> [Work instructions]: The text of every record, exactly as given and with no pictures, should be your output.

> [Given records]:
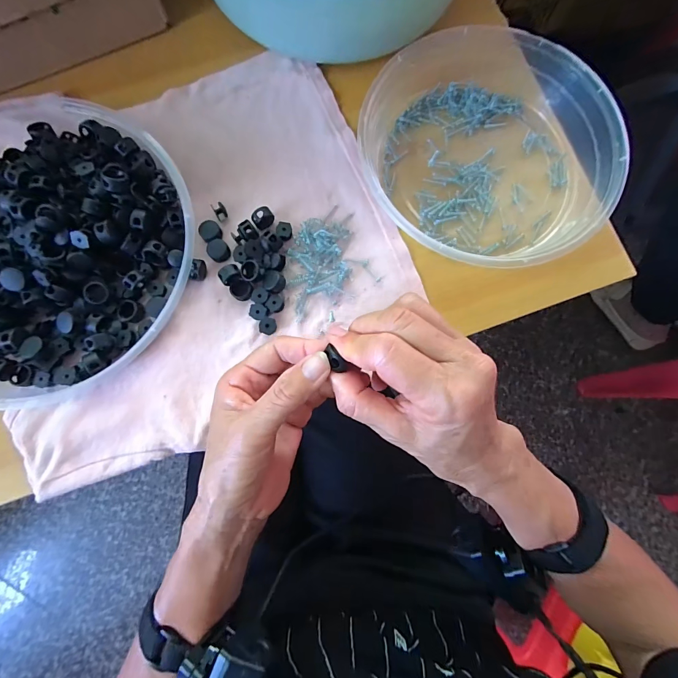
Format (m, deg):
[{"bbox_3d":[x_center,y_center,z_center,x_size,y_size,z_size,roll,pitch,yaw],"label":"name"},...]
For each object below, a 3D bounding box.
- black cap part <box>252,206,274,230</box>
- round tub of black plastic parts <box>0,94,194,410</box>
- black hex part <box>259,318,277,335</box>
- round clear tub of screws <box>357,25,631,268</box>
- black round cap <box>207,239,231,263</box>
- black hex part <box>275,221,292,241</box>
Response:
[{"bbox_3d":[-0.062,-0.099,0.283,0.017,0.015,0.012,-25,82,-6],"label":"black cap part"},{"bbox_3d":[-0.234,-0.074,0.262,0.227,0.042,0.241,0,80,-2],"label":"round tub of black plastic parts"},{"bbox_3d":[-0.056,-0.009,0.273,0.012,0.008,0.013,-8,81,-3],"label":"black hex part"},{"bbox_3d":[0.124,-0.154,0.284,0.185,0.040,0.198,0,80,-2],"label":"round clear tub of screws"},{"bbox_3d":[-0.099,-0.073,0.284,0.017,0.007,0.017,0,80,-2],"label":"black round cap"},{"bbox_3d":[-0.045,-0.089,0.284,0.012,0.007,0.015,1,80,-2],"label":"black hex part"}]

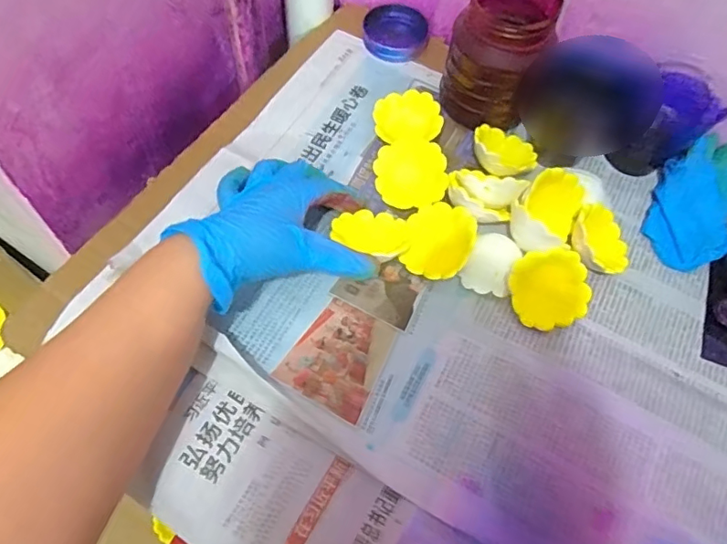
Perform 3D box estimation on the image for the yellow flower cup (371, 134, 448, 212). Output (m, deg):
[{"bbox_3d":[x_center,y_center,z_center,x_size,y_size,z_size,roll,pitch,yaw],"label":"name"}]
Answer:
[{"bbox_3d":[0.039,-0.080,0.439,0.055,0.030,0.055,1,63,-2],"label":"yellow flower cup"}]

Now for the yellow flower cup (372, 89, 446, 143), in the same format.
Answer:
[{"bbox_3d":[0.038,-0.130,0.467,0.056,0.027,0.058,1,63,-2],"label":"yellow flower cup"}]

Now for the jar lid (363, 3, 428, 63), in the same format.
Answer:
[{"bbox_3d":[0.033,-0.237,0.528,0.063,0.013,0.068,1,63,-2],"label":"jar lid"}]

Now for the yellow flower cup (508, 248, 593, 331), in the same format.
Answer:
[{"bbox_3d":[0.136,0.012,0.393,0.056,0.014,0.056,0,90,3],"label":"yellow flower cup"}]

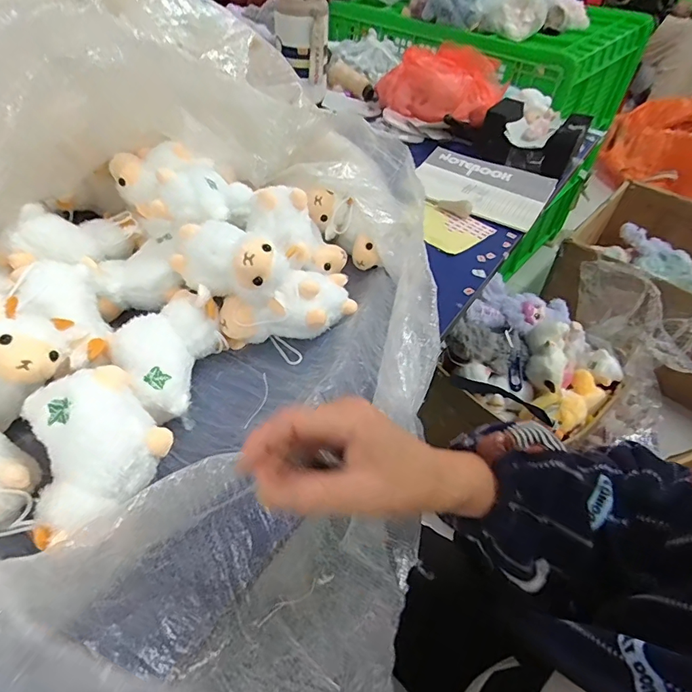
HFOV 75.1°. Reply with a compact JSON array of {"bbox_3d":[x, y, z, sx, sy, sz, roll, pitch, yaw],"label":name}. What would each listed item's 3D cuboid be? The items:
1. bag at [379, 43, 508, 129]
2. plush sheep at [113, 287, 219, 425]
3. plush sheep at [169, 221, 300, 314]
[{"bbox_3d":[0.163,-0.470,0.813,0.232,0.098,0.133,14,47,9],"label":"bag"},{"bbox_3d":[-0.151,0.010,0.384,0.064,0.065,0.110,12,46,7],"label":"plush sheep"},{"bbox_3d":[-0.097,-0.078,0.397,0.098,0.055,0.069,14,47,9],"label":"plush sheep"}]

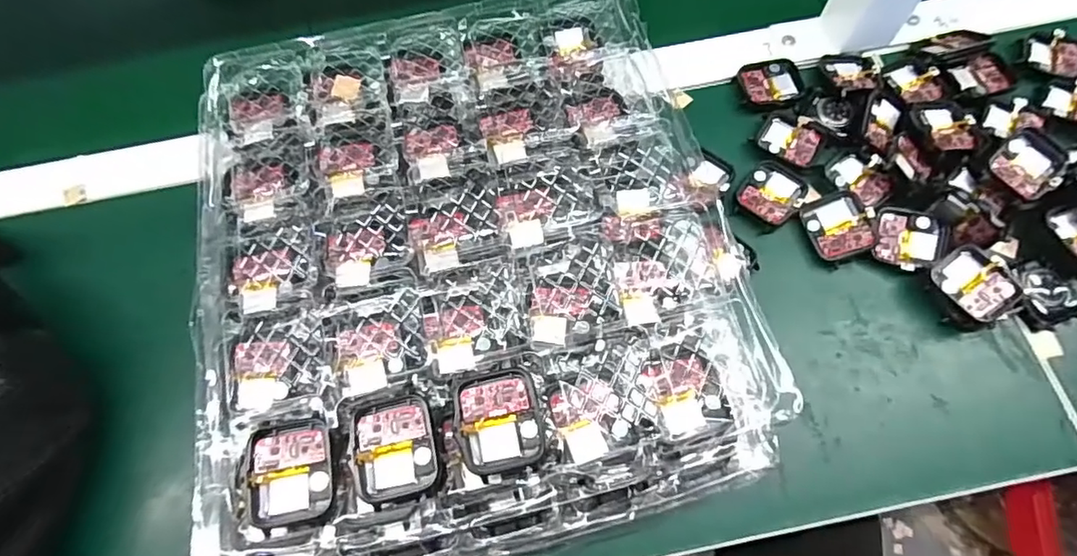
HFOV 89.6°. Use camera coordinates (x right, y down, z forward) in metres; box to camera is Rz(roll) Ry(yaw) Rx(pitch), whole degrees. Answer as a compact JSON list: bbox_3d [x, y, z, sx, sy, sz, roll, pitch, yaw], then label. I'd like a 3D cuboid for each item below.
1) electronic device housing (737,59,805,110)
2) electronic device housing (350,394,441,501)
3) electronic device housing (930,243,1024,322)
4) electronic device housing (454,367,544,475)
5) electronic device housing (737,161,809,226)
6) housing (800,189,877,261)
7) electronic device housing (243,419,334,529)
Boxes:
[{"bbox_3d":[0.169,-0.141,0.393,0.042,0.005,0.040,-16,70,-3],"label":"electronic device housing"},{"bbox_3d":[-0.065,0.076,0.244,0.036,0.006,0.043,-15,68,-4],"label":"electronic device housing"},{"bbox_3d":[0.260,0.004,0.327,0.035,0.019,0.044,-31,72,-8],"label":"electronic device housing"},{"bbox_3d":[-0.018,0.064,0.246,0.037,0.008,0.042,-10,68,-2],"label":"electronic device housing"},{"bbox_3d":[0.155,-0.057,0.359,0.038,0.004,0.043,29,74,12],"label":"electronic device housing"},{"bbox_3d":[0.193,-0.034,0.348,0.038,0.008,0.042,-24,67,16],"label":"housing"},{"bbox_3d":[-0.111,0.086,0.242,0.038,0.006,0.043,-6,68,0],"label":"electronic device housing"}]

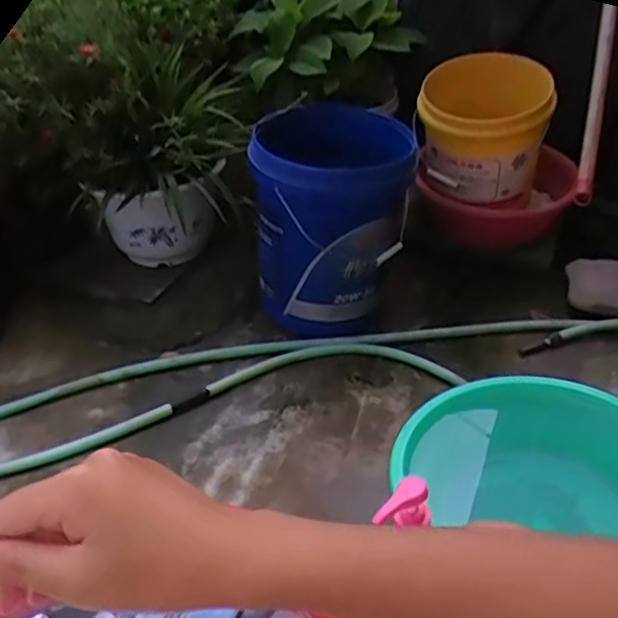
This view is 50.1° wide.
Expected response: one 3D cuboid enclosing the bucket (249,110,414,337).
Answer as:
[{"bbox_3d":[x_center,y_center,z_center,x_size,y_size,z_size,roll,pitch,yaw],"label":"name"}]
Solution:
[{"bbox_3d":[0.042,-0.174,1.306,0.283,0.352,0.309,1,37,0],"label":"bucket"}]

> [Answer]:
Format (m, deg):
[{"bbox_3d":[x_center,y_center,z_center,x_size,y_size,z_size,roll,pitch,yaw],"label":"name"},...]
For each object below, a 3D bounding box.
- black cap part <box>252,206,274,230</box>
- round tub of black plastic parts <box>0,94,194,410</box>
- black hex part <box>259,318,277,335</box>
- round clear tub of screws <box>357,25,631,268</box>
- black round cap <box>207,239,231,263</box>
- black hex part <box>275,221,292,241</box>
Response:
[{"bbox_3d":[-0.062,-0.099,0.283,0.017,0.015,0.012,-25,82,-6],"label":"black cap part"},{"bbox_3d":[-0.234,-0.074,0.262,0.227,0.042,0.241,0,80,-2],"label":"round tub of black plastic parts"},{"bbox_3d":[-0.056,-0.009,0.273,0.012,0.008,0.013,-8,81,-3],"label":"black hex part"},{"bbox_3d":[0.124,-0.154,0.284,0.185,0.040,0.198,0,80,-2],"label":"round clear tub of screws"},{"bbox_3d":[-0.099,-0.073,0.284,0.017,0.007,0.017,0,80,-2],"label":"black round cap"},{"bbox_3d":[-0.045,-0.089,0.284,0.012,0.007,0.015,1,80,-2],"label":"black hex part"}]

Perform 3D box estimation on the image for the yellow flower cup (371, 134, 448, 212). Output (m, deg):
[{"bbox_3d":[x_center,y_center,z_center,x_size,y_size,z_size,roll,pitch,yaw],"label":"name"}]
Answer:
[{"bbox_3d":[0.039,-0.080,0.439,0.055,0.030,0.055,1,63,-2],"label":"yellow flower cup"}]

Now for the yellow flower cup (372, 89, 446, 143), in the same format.
Answer:
[{"bbox_3d":[0.038,-0.130,0.467,0.056,0.027,0.058,1,63,-2],"label":"yellow flower cup"}]

Now for the jar lid (363, 3, 428, 63), in the same format.
Answer:
[{"bbox_3d":[0.033,-0.237,0.528,0.063,0.013,0.068,1,63,-2],"label":"jar lid"}]

Now for the yellow flower cup (508, 248, 593, 331), in the same format.
Answer:
[{"bbox_3d":[0.136,0.012,0.393,0.056,0.014,0.056,0,90,3],"label":"yellow flower cup"}]

HFOV 75.1°. Reply with a compact JSON array of {"bbox_3d":[x, y, z, sx, sy, sz, roll, pitch, yaw],"label":name}. What would each listed item's 3D cuboid be? The items:
1. bag at [379, 43, 508, 129]
2. plush sheep at [113, 287, 219, 425]
3. plush sheep at [169, 221, 300, 314]
[{"bbox_3d":[0.163,-0.470,0.813,0.232,0.098,0.133,14,47,9],"label":"bag"},{"bbox_3d":[-0.151,0.010,0.384,0.064,0.065,0.110,12,46,7],"label":"plush sheep"},{"bbox_3d":[-0.097,-0.078,0.397,0.098,0.055,0.069,14,47,9],"label":"plush sheep"}]

HFOV 89.6°. Use camera coordinates (x right, y down, z forward) in metres; box to camera is Rz(roll) Ry(yaw) Rx(pitch), whole degrees. Answer as a compact JSON list: bbox_3d [x, y, z, sx, sy, sz, roll, pitch, yaw], then label. I'd like a 3D cuboid for each item below.
1) electronic device housing (737,59,805,110)
2) electronic device housing (350,394,441,501)
3) electronic device housing (930,243,1024,322)
4) electronic device housing (454,367,544,475)
5) electronic device housing (737,161,809,226)
6) housing (800,189,877,261)
7) electronic device housing (243,419,334,529)
Boxes:
[{"bbox_3d":[0.169,-0.141,0.393,0.042,0.005,0.040,-16,70,-3],"label":"electronic device housing"},{"bbox_3d":[-0.065,0.076,0.244,0.036,0.006,0.043,-15,68,-4],"label":"electronic device housing"},{"bbox_3d":[0.260,0.004,0.327,0.035,0.019,0.044,-31,72,-8],"label":"electronic device housing"},{"bbox_3d":[-0.018,0.064,0.246,0.037,0.008,0.042,-10,68,-2],"label":"electronic device housing"},{"bbox_3d":[0.155,-0.057,0.359,0.038,0.004,0.043,29,74,12],"label":"electronic device housing"},{"bbox_3d":[0.193,-0.034,0.348,0.038,0.008,0.042,-24,67,16],"label":"housing"},{"bbox_3d":[-0.111,0.086,0.242,0.038,0.006,0.043,-6,68,0],"label":"electronic device housing"}]

This view is 50.1° wide.
Expected response: one 3D cuboid enclosing the bucket (249,110,414,337).
Answer as:
[{"bbox_3d":[x_center,y_center,z_center,x_size,y_size,z_size,roll,pitch,yaw],"label":"name"}]
Solution:
[{"bbox_3d":[0.042,-0.174,1.306,0.283,0.352,0.309,1,37,0],"label":"bucket"}]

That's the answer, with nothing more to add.